» Required action:
All entries below are to be duplicated verbatim.
::::::
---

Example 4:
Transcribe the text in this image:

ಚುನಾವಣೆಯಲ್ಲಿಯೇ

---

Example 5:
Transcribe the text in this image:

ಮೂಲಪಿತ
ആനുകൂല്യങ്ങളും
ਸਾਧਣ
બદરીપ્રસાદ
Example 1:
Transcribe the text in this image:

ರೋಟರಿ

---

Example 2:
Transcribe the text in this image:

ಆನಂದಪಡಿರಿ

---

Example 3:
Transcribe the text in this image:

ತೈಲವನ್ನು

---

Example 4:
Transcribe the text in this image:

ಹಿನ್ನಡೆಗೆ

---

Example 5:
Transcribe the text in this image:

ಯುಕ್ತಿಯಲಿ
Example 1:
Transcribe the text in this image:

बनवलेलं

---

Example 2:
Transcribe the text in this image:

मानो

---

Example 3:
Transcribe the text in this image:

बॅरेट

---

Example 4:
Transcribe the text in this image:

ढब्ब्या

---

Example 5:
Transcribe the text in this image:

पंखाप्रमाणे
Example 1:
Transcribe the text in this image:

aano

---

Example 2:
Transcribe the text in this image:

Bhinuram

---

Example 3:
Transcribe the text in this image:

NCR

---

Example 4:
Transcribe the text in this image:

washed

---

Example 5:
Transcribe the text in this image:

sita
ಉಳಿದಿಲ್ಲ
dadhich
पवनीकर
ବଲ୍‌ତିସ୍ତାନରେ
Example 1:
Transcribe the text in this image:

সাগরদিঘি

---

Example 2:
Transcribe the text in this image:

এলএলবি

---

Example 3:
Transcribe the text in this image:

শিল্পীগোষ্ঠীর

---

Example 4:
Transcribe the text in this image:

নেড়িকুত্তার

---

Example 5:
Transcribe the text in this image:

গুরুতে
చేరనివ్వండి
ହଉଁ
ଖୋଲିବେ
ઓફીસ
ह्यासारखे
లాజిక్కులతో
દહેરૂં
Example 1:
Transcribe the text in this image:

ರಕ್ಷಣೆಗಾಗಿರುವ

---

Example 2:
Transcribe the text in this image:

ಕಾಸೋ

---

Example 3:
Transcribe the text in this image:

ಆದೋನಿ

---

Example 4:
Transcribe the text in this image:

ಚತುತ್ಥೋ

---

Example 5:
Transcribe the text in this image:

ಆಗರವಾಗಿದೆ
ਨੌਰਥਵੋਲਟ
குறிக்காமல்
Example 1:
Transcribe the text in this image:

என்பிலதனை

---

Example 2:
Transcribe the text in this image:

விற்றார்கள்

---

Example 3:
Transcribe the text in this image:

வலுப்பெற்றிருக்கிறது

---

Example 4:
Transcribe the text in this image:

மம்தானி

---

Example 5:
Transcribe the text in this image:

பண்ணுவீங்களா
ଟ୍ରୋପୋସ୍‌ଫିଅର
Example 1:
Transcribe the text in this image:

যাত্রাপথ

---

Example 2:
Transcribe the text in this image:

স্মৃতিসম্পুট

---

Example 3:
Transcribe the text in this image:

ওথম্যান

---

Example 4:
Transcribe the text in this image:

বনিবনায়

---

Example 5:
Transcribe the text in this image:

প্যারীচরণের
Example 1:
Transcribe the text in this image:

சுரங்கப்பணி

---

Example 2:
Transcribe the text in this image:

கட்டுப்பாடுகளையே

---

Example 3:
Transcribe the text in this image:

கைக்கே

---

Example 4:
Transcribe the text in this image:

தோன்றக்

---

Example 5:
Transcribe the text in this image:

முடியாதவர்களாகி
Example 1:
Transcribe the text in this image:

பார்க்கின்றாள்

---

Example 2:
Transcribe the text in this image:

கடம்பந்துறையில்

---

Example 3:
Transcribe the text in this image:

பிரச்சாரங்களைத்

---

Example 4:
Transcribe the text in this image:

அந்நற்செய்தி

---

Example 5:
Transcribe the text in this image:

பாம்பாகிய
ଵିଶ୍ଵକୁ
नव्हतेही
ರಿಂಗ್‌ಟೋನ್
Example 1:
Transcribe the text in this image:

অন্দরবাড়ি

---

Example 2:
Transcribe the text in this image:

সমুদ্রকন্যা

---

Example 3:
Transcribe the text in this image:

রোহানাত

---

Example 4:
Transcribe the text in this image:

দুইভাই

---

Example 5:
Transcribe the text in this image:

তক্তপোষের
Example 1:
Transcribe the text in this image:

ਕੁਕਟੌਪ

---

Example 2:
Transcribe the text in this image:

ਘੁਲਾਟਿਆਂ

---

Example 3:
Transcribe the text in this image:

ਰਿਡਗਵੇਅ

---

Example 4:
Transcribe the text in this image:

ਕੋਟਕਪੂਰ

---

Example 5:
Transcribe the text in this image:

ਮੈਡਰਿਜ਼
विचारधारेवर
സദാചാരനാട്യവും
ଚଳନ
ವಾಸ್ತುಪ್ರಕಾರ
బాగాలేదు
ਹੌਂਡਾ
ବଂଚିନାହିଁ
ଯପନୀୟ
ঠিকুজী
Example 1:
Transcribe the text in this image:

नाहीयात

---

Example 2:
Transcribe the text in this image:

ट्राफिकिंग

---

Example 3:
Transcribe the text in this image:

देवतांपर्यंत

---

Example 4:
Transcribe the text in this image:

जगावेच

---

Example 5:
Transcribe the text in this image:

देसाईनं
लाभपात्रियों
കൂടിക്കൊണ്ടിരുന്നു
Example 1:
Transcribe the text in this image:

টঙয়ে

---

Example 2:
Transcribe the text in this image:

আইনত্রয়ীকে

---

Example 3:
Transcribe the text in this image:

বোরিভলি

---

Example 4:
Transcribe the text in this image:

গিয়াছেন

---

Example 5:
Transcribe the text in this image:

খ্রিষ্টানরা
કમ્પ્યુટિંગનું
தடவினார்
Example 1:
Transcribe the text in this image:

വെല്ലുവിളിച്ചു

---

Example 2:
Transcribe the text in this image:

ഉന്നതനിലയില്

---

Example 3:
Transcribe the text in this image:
::::::
» Completed exercise:
---

Example 4:
Transcribe the text in this image:

ಚುನಾವಣೆಯಲ್ಲಿಯೇ

---

Example 5:
Transcribe the text in this image:

ಮೂಲಪಿತ
ആനുകൂല്യങ്ങളും
ਸਾਧਣ
બદરીપ્રસાદ
Example 1:
Transcribe the text in this image:

ರೋಟರಿ

---

Example 2:
Transcribe the text in this image:

ಆನಂದಪಡಿರಿ

---

Example 3:
Transcribe the text in this image:

ತೈಲವನ್ನು

---

Example 4:
Transcribe the text in this image:

ಹಿನ್ನಡೆಗೆ

---

Example 5:
Transcribe the text in this image:

ಯುಕ್ತಿಯಲಿ
Example 1:
Transcribe the text in this image:

बनवलेलं

---

Example 2:
Transcribe the text in this image:

मानो

---

Example 3:
Transcribe the text in this image:

बॅरेट

---

Example 4:
Transcribe the text in this image:

ढब्ब्या

---

Example 5:
Transcribe the text in this image:

पंखाप्रमाणे
Example 1:
Transcribe the text in this image:

aano

---

Example 2:
Transcribe the text in this image:

Bhinuram

---

Example 3:
Transcribe the text in this image:

NCR

---

Example 4:
Transcribe the text in this image:

washed

---

Example 5:
Transcribe the text in this image:

sita
ಉಳಿದಿಲ್ಲ
dadhich
पवनीकर
ବଲ୍‌ତିସ୍ତାନରେ
Example 1:
Transcribe the text in this image:

সাগরদিঘি

---

Example 2:
Transcribe the text in this image:

এলএলবি

---

Example 3:
Transcribe the text in this image:

শিল্পীগোষ্ঠীর

---

Example 4:
Transcribe the text in this image:

নেড়িকুত্তার

---

Example 5:
Transcribe the text in this image:

গুরুতে
చేరనివ్వండి
ହଉଁ
ଖୋଲିବେ
ઓફીસ
ह्यासारखे
లాజిక్కులతో
દહેરૂં
Example 1:
Transcribe the text in this image:

ರಕ್ಷಣೆಗಾಗಿರುವ

---

Example 2:
Transcribe the text in this image:

ಕಾಸೋ

---

Example 3:
Transcribe the text in this image:

ಆದೋನಿ

---

Example 4:
Transcribe the text in this image:

ಚತುತ್ಥೋ

---

Example 5:
Transcribe the text in this image:

ಆಗರವಾಗಿದೆ
ਨੌਰਥਵੋਲਟ
குறிக்காமல்
Example 1:
Transcribe the text in this image:

என்பிலதனை

---

Example 2:
Transcribe the text in this image:

விற்றார்கள்

---

Example 3:
Transcribe the text in this image:

வலுப்பெற்றிருக்கிறது

---

Example 4:
Transcribe the text in this image:

மம்தானி

---

Example 5:
Transcribe the text in this image:

பண்ணுவீங்களா
ଟ୍ରୋପୋସ୍‌ଫିଅର
Example 1:
Transcribe the text in this image:

যাত্রাপথ

---

Example 2:
Transcribe the text in this image:

স্মৃতিসম্পুট

---

Example 3:
Transcribe the text in this image:

ওথম্যান

---

Example 4:
Transcribe the text in this image:

বনিবনায়

---

Example 5:
Transcribe the text in this image:

প্যারীচরণের
Example 1:
Transcribe the text in this image:

சுரங்கப்பணி

---

Example 2:
Transcribe the text in this image:

கட்டுப்பாடுகளையே

---

Example 3:
Transcribe the text in this image:

கைக்கே

---

Example 4:
Transcribe the text in this image:

தோன்றக்

---

Example 5:
Transcribe the text in this image:

முடியாதவர்களாகி
Example 1:
Transcribe the text in this image:

பார்க்கின்றாள்

---

Example 2:
Transcribe the text in this image:

கடம்பந்துறையில்

---

Example 3:
Transcribe the text in this image:

பிரச்சாரங்களைத்

---

Example 4:
Transcribe the text in this image:

அந்நற்செய்தி

---

Example 5:
Transcribe the text in this image:

பாம்பாகிய
ଵିଶ୍ଵକୁ
नव्हतेही
ರಿಂಗ್‌ಟೋನ್
Example 1:
Transcribe the text in this image:

অন্দরবাড়ি

---

Example 2:
Transcribe the text in this image:

সমুদ্রকন্যা

---

Example 3:
Transcribe the text in this image:

রোহানাত

---

Example 4:
Transcribe the text in this image:

দুইভাই

---

Example 5:
Transcribe the text in this image:

তক্তপোষের
Example 1:
Transcribe the text in this image:

ਕੁਕਟੌਪ

---

Example 2:
Transcribe the text in this image:

ਘੁਲਾਟਿਆਂ

---

Example 3:
Transcribe the text in this image:

ਰਿਡਗਵੇਅ

---

Example 4:
Transcribe the text in this image:

ਕੋਟਕਪੂਰ

---

Example 5:
Transcribe the text in this image:

ਮੈਡਰਿਜ਼
विचारधारेवर
സദാചാരനാട്യവും
ଚଳନ
ವಾಸ್ತುಪ್ರಕಾರ
బాగాలేదు
ਹੌਂਡਾ
ବଂଚିନାହିଁ
ଯପନୀୟ
ঠিকুজী
Example 1:
Transcribe the text in this image:

नाहीयात

---

Example 2:
Transcribe the text in this image:

ट्राफिकिंग

---

Example 3:
Transcribe the text in this image:

देवतांपर्यंत

---

Example 4:
Transcribe the text in this image:

जगावेच

---

Example 5:
Transcribe the text in this image:

देसाईनं
लाभपात्रियों
കൂടിക്കൊണ്ടിരുന്നു
Example 1:
Transcribe the text in this image:

টঙয়ে

---

Example 2:
Transcribe the text in this image:

আইনত্রয়ীকে

---

Example 3:
Transcribe the text in this image:

বোরিভলি

---

Example 4:
Transcribe the text in this image:

গিয়াছেন

---

Example 5:
Transcribe the text in this image:

খ্রিষ্টানরা
કમ્પ્યુટિંગનું
தடவினார்
Example 1:
Transcribe the text in this image:

വെല്ലുവിളിച്ചു

---

Example 2:
Transcribe the text in this image:

ഉന്നതനിലയില്

---

Example 3:
Transcribe the text in this image:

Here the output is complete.